Piano rolls were made from recorded performances. A pianist would sit at a specially designed recording piano and the pitch and duration of notes played would be either marked or perforated on a blank roll of paper, together with the duration of the sustaining and soft pedals.
For playback on a player piano, the roll moves over a device known as the 'tracker bar', which first had 58 holes before being expanded to 65 and then 88 holes. When a perforation passes over the hole, the note sounds.
Piano rolls were first used around 1897.
MIDI files accomplish digitally and electronically what piano rolls do mechanically. In addition, software for listening to and editing a performance stored as MIDI data often has a feature to show the music (for example, in a piano roll) in score.
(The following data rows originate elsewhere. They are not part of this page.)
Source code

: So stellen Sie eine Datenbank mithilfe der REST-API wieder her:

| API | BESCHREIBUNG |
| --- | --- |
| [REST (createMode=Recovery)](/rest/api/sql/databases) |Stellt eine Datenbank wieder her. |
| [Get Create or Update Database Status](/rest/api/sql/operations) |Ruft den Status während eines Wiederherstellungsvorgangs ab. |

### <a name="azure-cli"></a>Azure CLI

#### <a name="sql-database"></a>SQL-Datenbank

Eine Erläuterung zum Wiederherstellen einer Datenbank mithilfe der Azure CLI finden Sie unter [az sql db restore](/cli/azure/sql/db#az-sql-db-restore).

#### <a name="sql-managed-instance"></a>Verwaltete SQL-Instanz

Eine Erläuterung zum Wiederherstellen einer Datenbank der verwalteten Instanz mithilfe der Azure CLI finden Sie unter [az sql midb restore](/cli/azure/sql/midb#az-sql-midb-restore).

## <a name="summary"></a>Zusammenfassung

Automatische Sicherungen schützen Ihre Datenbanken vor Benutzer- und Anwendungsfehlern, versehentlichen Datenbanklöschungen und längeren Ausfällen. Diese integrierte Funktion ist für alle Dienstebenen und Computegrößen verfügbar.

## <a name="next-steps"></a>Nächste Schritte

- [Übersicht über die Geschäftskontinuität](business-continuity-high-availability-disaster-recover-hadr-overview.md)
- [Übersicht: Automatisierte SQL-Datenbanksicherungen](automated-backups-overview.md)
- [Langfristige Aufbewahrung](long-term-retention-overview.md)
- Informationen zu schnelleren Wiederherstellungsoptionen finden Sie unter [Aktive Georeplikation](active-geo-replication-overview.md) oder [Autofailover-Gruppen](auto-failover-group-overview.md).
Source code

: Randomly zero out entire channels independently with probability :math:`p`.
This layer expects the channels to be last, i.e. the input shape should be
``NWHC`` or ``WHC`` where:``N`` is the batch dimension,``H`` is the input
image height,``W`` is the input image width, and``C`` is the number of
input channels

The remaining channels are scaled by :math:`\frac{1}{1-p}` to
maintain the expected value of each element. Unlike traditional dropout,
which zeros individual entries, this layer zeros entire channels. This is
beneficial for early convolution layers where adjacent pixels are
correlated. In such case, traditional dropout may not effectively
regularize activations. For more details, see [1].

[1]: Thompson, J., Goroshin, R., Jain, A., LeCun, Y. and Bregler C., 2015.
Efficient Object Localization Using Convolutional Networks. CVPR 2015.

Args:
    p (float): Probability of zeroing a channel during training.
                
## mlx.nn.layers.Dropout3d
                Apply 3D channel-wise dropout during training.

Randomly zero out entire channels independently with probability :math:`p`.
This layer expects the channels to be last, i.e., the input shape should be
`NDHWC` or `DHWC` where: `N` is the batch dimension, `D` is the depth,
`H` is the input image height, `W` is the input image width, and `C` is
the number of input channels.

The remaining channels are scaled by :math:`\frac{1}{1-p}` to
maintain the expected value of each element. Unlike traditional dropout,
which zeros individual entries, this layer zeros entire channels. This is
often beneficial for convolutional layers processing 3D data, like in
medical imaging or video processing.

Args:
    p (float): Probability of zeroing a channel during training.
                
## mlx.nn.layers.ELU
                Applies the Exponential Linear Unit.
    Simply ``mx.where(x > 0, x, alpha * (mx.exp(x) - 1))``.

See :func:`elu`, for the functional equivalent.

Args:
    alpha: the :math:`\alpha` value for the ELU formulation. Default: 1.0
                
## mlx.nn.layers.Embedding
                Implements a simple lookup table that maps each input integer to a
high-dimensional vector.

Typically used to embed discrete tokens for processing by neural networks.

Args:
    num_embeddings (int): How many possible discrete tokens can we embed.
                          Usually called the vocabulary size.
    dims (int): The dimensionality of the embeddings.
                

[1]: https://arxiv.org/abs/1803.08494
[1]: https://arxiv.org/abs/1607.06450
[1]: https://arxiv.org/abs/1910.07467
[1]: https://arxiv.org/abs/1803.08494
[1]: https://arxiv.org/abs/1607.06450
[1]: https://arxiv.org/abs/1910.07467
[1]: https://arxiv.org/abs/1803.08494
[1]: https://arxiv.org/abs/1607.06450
Among the historic piano rolls scanned into MIDI for kunstderfuge.com are Artur Rubinstein and Sergei Rachmaninoff playing various transcriptions; Jozef Hofmann playing Beethoven's Rondo a Capriccio and the "Moonlight" Sonata; Ignaz Paderewski playing the "Moonlight" Sonata; Vladimir Horowitz playing Chopin's Waltz in F Minor; Pietro Mascagni playing a transcipton of the Intermezzo from Cavalleria rusticana; and recordings by Ferruccio Busoni, Wilhelm Backhaus and Myra Hess.